Traditional Tiramisu

Traditional Tiramisu

Tear-ah-mee-sue. Tier-i-mih-soo. Teramesoo. 
I give up. I can't pronounce this italian dessert for the life of me but I can put it in my mouth and that's all that matters.

Sweet baby Jesus. This is delicious. It might be my favorite thing to eat this month. 

While I've never been to Italy myself the great thing about New York is there are amazing Italian restaurants and markets just around the corner. One of my favorite local Park Slope spots is Russo's Italian market. It's filled to the brim with all sorts or italian olive oils, pastas, homemade raviolis, cheeses, sodas, olives, and more. The hardest part of coming home after a long day of work is not buying an obscene amount of fresh carbs from Russo's. Sometimes I give in. 

For whatever reason, I could not get Tiramisu off my mind this month so I finally decided to give in and try making it myself. There are so many theories on how to make this Italian dessert the "classic" way, but from what I gathered, truly authentic recipes did not contain whipped cream but some conglomerate of marscarpone and eggs and, of course, Italian made ladyfingers.

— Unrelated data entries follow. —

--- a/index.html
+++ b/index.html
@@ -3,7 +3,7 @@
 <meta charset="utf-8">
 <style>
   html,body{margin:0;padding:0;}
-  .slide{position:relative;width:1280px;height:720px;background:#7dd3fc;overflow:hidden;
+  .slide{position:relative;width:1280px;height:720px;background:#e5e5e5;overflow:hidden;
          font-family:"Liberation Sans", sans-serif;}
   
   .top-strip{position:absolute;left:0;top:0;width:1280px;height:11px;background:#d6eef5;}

Honestly? On their own ladyfinger biscuits are kind of gross. They're plain, dry, and crunchy. But dipped in coffee and liqueur and covered in a sweet, creamy marscarpone they transform into a magical dessert. I mean, you can't go wrong with chocolate, coffee, and sugar. 

The next time you are thinking of taking a trip to Italy, create a mini-vacation in your kitchen. Ciao bella!

Traditional Tiramisu

  • two sleeves of lady fingers
  • 17 oz marscarpone cheese
  • 3 eggs, organic
  • 1/2 cup strong brewed coffee
  • 1/2 cup dark chocolate liquer (or kaluha) 
  • 1 cup sugar
  • bittersweet cocoa, high quality

Separate eggs into whites and yolks into two medium sized bowls. Whip the yolks and granulated sugar together until light and fluffy. Add in the marscarpone and beat until combined.

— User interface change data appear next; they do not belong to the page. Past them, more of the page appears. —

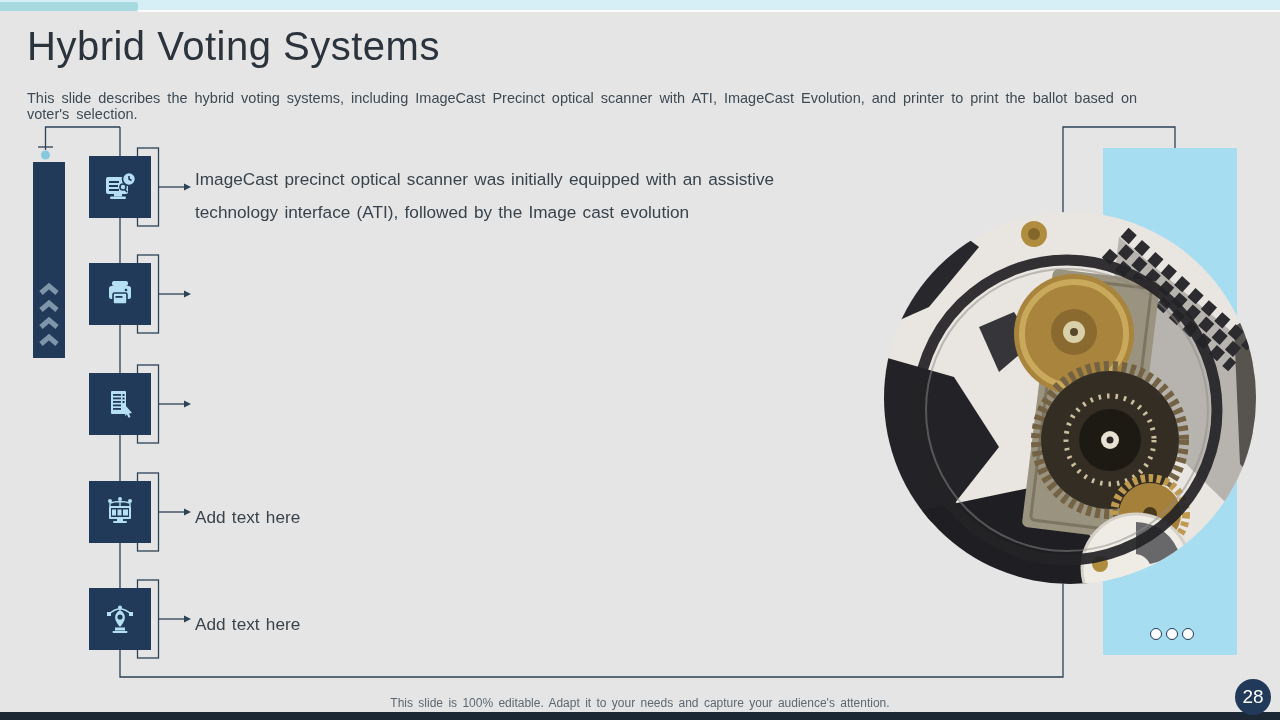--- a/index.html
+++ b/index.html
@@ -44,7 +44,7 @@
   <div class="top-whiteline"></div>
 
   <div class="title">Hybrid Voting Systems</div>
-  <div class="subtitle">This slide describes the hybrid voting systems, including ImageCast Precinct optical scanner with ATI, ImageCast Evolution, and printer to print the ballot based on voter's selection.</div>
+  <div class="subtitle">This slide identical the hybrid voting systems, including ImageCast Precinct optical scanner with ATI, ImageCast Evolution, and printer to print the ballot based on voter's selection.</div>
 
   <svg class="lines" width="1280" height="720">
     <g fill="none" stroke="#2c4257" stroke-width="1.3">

With very clean beaters whish eggs whites into a meringue. This is best done in a bowl cleaned with vinegar or lemon juice to prevent grease from letting your whites rise into a meringue. Fold the stiff whites into your marscarpone mixture. Add a pinch of salt to enhance the flavor. Use mixture to build your tiramisu right away or store covered in the refrigerator. 

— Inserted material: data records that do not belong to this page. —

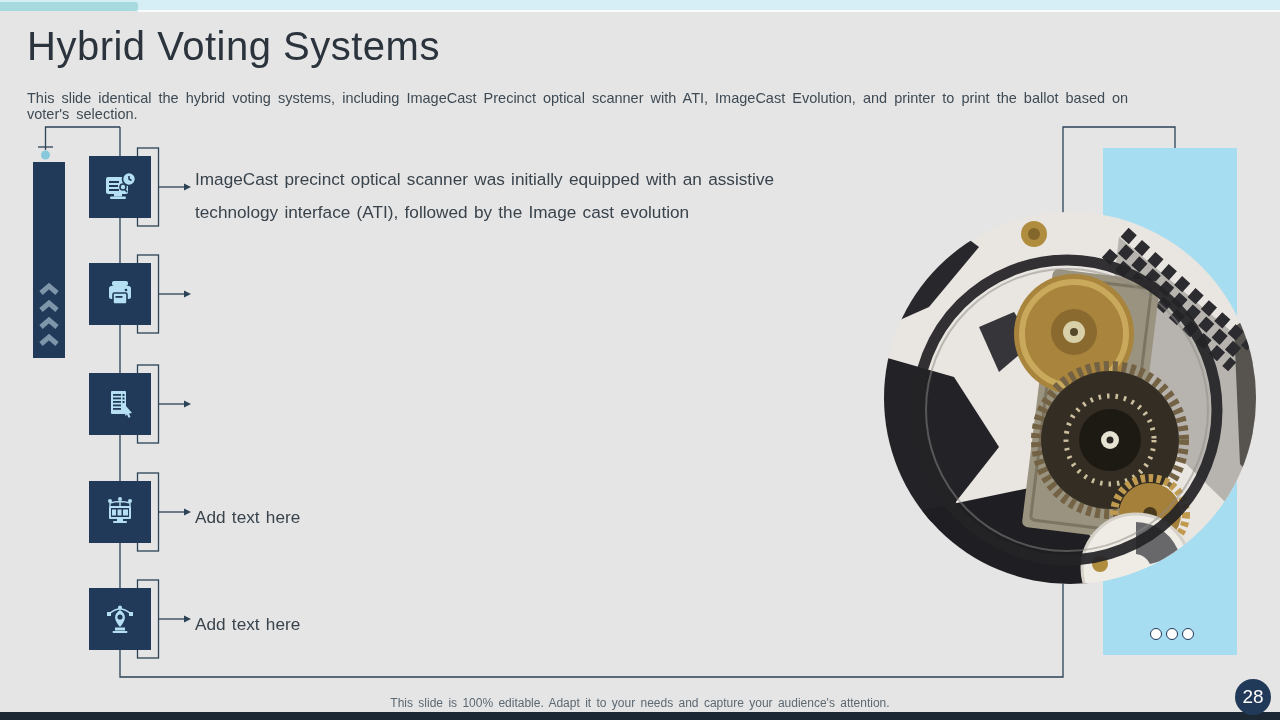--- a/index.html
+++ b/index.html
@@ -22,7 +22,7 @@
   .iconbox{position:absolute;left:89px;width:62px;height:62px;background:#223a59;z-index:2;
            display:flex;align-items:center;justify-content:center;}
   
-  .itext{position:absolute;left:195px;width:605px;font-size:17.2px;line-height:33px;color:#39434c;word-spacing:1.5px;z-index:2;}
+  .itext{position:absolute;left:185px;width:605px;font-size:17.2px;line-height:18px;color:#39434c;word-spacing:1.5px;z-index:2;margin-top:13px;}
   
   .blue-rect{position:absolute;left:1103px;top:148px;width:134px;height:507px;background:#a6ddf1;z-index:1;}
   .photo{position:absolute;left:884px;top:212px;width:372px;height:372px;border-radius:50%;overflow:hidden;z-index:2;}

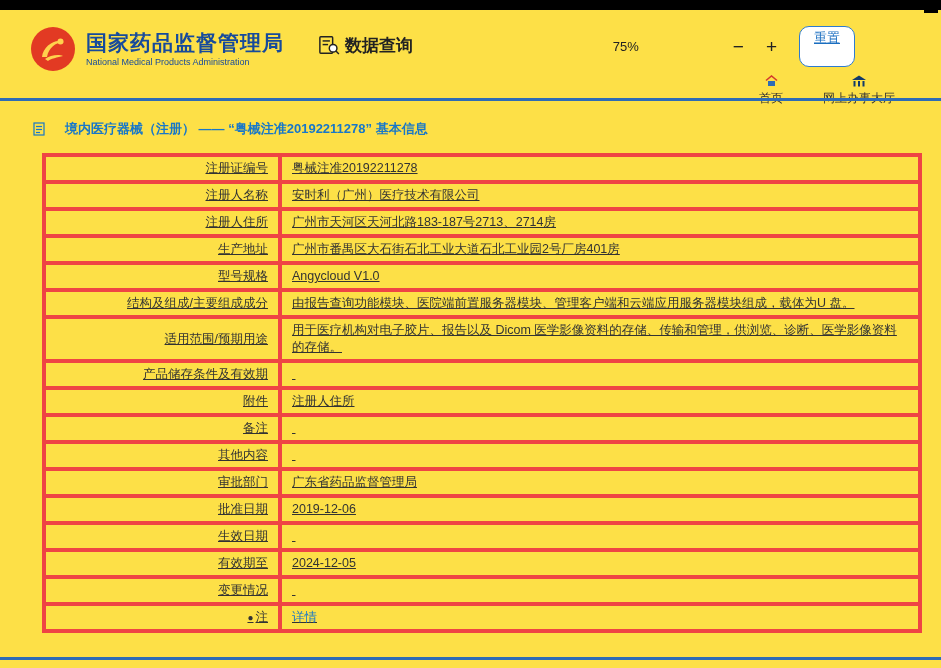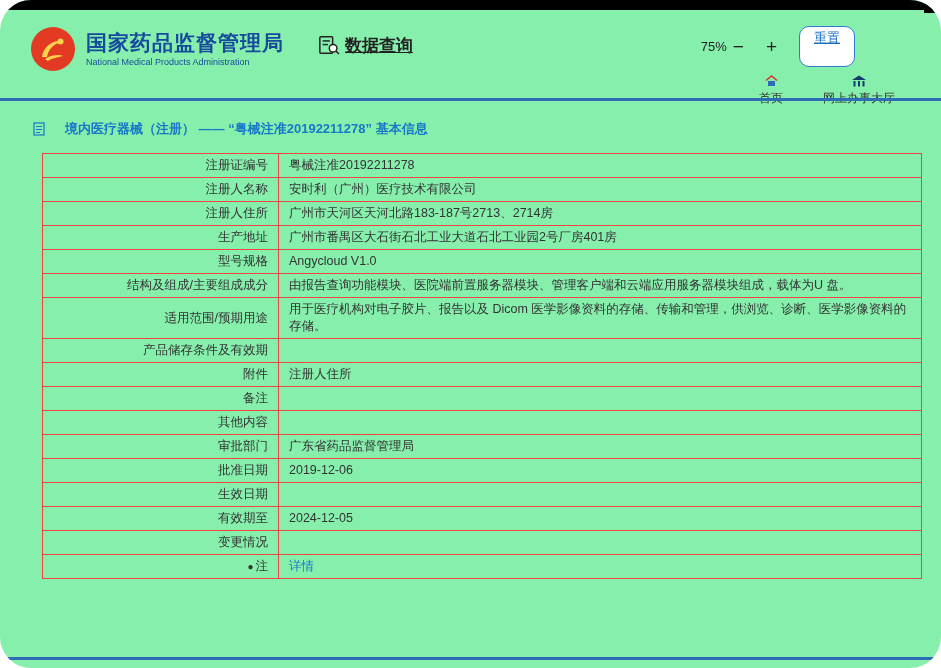--- a/index.html
+++ b/index.html
@@ -13,9 +13,8 @@
     position: relative;
     width: 941px;
     height: 668px;
-    background: #86efac;
+    background: #fde047;
     overflow: hidden;
-    border-radius: 31px;
   }
   
   .top-strip {

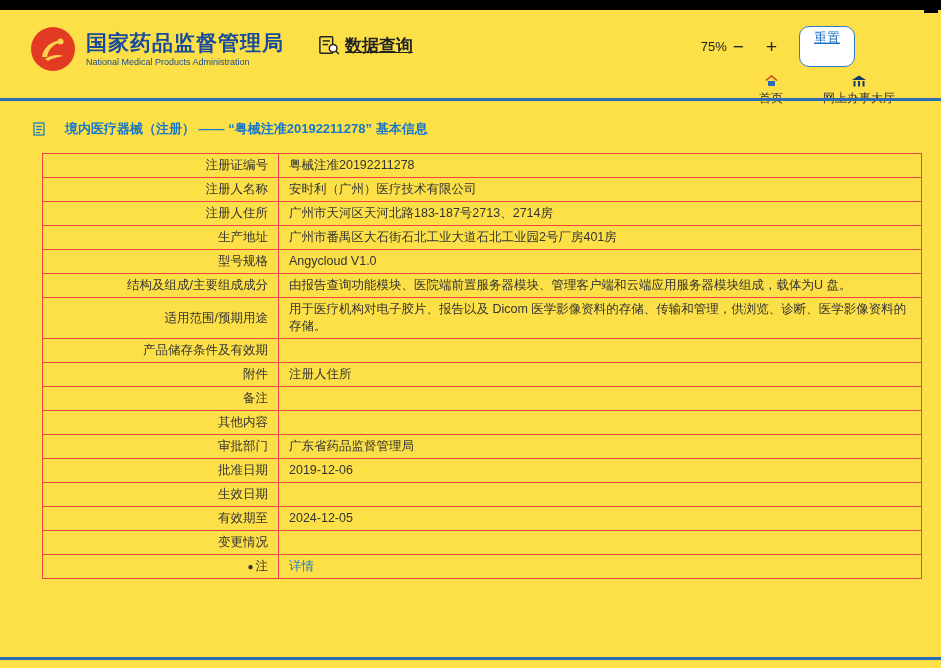--- a/index.html
+++ b/index.html
@@ -60,7 +60,6 @@
     font-size: 17px;
     font-weight: bold;
     color: #222;
-    text-decoration: underline;
   }
   .query-title .q-icon { margin-right: 5px; display:flex; }
   .header-right {

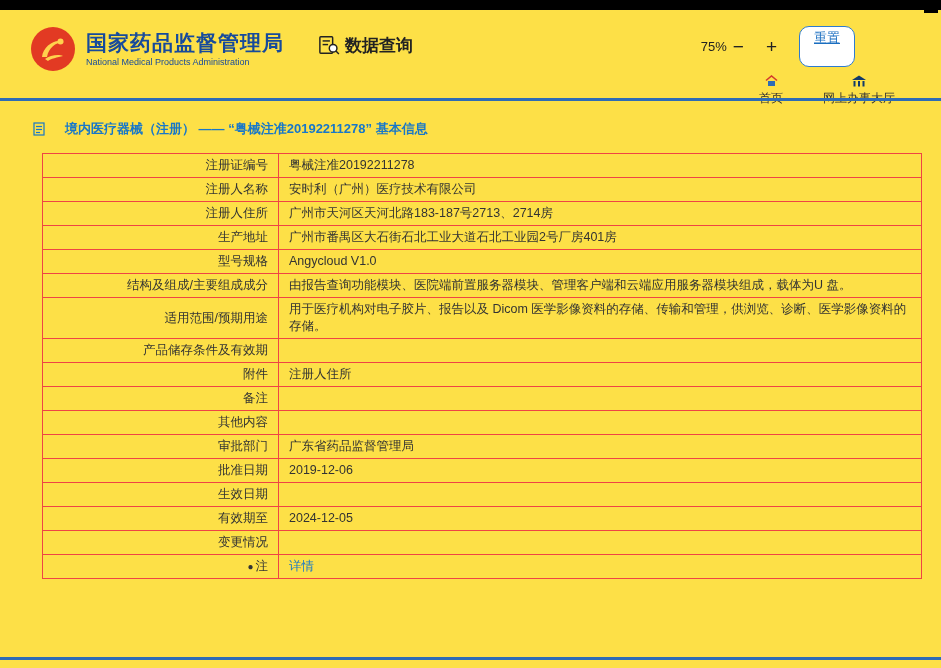--- a/index.html
+++ b/index.html
@@ -74,7 +74,7 @@
     color: #222;
     margin-right: 40px;
   }
-  .zoom-level { }
+  .zoom-level { margin-right: 88px; }
   .zoom-btn {
     background: none;
     border: none;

Pour fresh hot coffee and liquer into a wide bowl or container. This is for dipping your ladyfingers. haha. That is a funny sentence. Quickly dip one side of the lady finger into the coffee liquid and place into your prepared springform pan. I used a 9 inch pan. Repeat with more ladyfinger biscuits until you have a tightly packed bottom layer. Cover the ladyfinger layer with half of your marscapone mixture. Sift one two tablespoons cocoa powder over the top. Create another dipped ladyfinger layer and cover with the rest of the marscarpone. Sift two more tablespoons of cocoa powder over the top. Cover and refrigerate four hours or overnight before serving. In all honesty, this tastes better the day after preparing. Sift more cocoa powder over the top before serving. Delizioso!